• [Brief]: Repeat exactly the line that contains "middle pip: (830, 795)" and every line below it to the end of the material, omitting all others.
──────
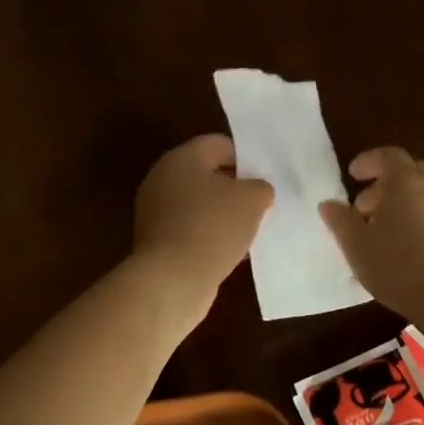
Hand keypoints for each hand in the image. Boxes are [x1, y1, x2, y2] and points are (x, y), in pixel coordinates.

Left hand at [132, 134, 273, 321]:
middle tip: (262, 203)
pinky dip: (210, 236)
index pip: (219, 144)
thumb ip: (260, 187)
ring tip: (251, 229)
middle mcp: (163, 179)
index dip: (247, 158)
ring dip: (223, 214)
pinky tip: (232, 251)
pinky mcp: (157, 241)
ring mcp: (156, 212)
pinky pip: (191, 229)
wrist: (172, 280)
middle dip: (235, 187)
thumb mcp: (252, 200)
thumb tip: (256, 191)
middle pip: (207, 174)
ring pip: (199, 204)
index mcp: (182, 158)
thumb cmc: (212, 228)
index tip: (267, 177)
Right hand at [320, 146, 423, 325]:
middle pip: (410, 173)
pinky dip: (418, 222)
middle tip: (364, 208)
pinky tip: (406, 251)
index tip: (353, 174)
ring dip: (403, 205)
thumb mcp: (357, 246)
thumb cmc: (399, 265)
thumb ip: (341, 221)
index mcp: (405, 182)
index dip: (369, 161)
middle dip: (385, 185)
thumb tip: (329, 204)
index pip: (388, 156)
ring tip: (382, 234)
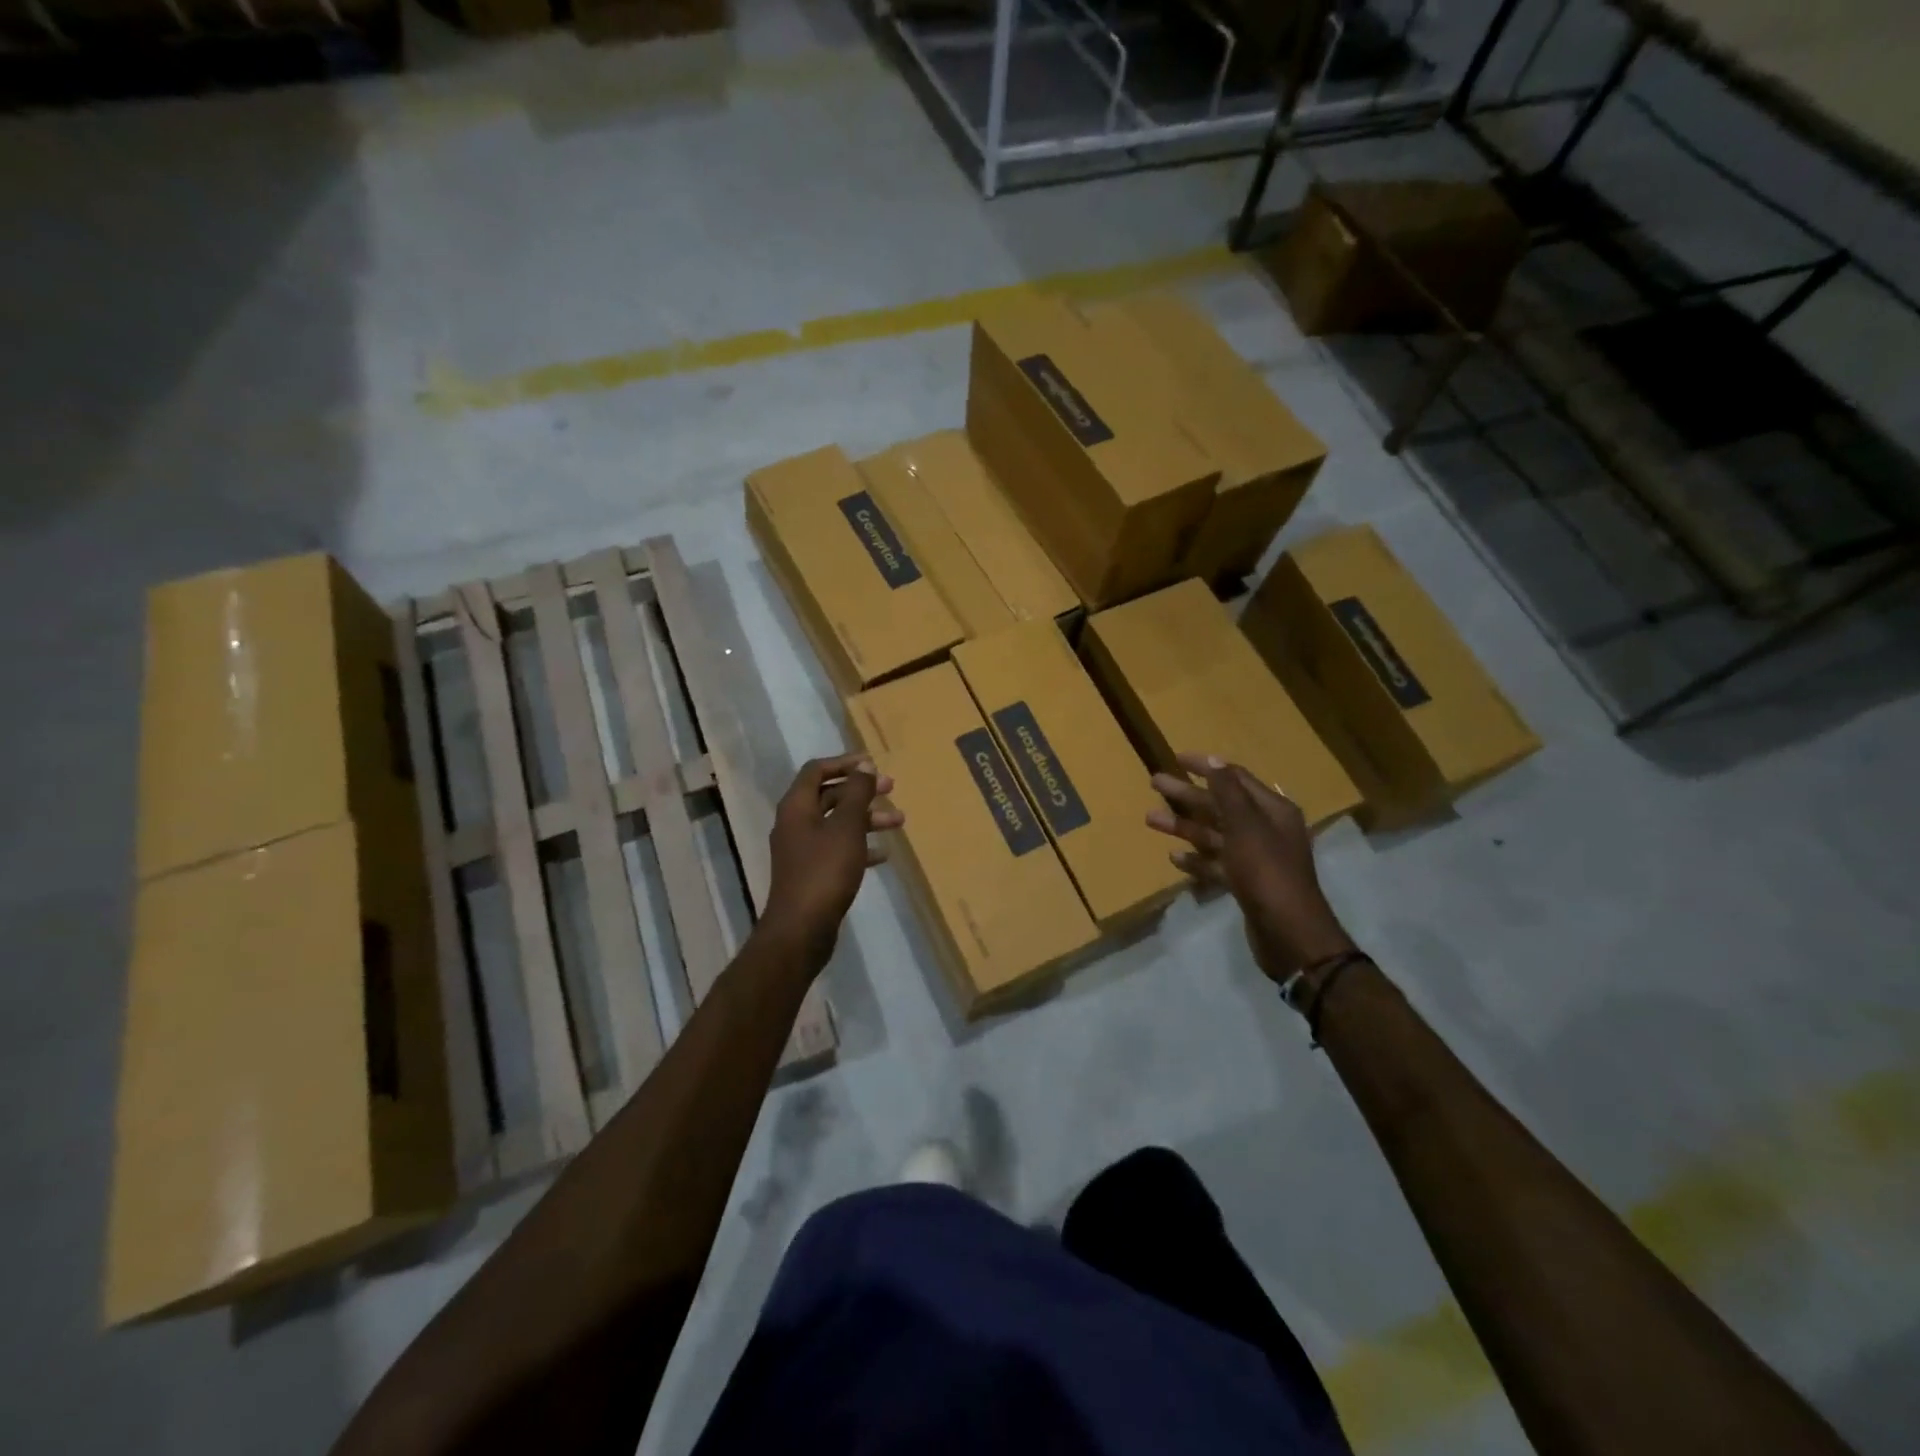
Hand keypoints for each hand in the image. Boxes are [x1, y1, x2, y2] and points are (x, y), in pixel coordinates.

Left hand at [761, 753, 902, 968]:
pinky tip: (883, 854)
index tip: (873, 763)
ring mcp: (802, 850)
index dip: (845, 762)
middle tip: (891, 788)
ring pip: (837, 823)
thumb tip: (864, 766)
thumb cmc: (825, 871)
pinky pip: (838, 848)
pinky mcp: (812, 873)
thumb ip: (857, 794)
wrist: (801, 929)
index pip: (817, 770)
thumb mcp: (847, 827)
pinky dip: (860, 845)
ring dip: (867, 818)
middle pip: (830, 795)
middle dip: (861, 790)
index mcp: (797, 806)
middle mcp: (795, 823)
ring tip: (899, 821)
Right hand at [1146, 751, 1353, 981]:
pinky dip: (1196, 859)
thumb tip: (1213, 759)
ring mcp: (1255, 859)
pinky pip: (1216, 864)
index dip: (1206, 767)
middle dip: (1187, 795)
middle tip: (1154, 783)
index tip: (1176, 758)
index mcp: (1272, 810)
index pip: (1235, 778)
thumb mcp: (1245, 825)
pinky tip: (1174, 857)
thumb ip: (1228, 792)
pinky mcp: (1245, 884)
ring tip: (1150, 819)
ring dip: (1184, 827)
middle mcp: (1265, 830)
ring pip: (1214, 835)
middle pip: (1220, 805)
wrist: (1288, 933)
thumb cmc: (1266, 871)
──────
• [Output of the exercise]:
middle pip: (830, 795)
middle dip: (861, 790)
index mcp: (797, 806)
middle mcp: (795, 823)
ring tip: (899, 821)
Right hand at [1146, 751, 1353, 981]:
pinky dip: (1196, 859)
thumb tip: (1213, 759)
ring mcp: (1255, 859)
pinky pip: (1216, 864)
index dip: (1206, 767)
middle dip: (1187, 795)
middle tip: (1154, 783)
index tip: (1176, 758)
index mcp: (1272, 810)
index pip: (1235, 778)
thumb mcp: (1245, 825)
pinky tip: (1174, 857)
thumb ip: (1228, 792)
pinky mcp: (1245, 884)
ring tip: (1150, 819)
ring dip: (1184, 827)
middle mcp: (1265, 830)
ring pip: (1214, 835)
middle pip: (1220, 805)
wrist: (1288, 933)
thumb cmc: (1266, 871)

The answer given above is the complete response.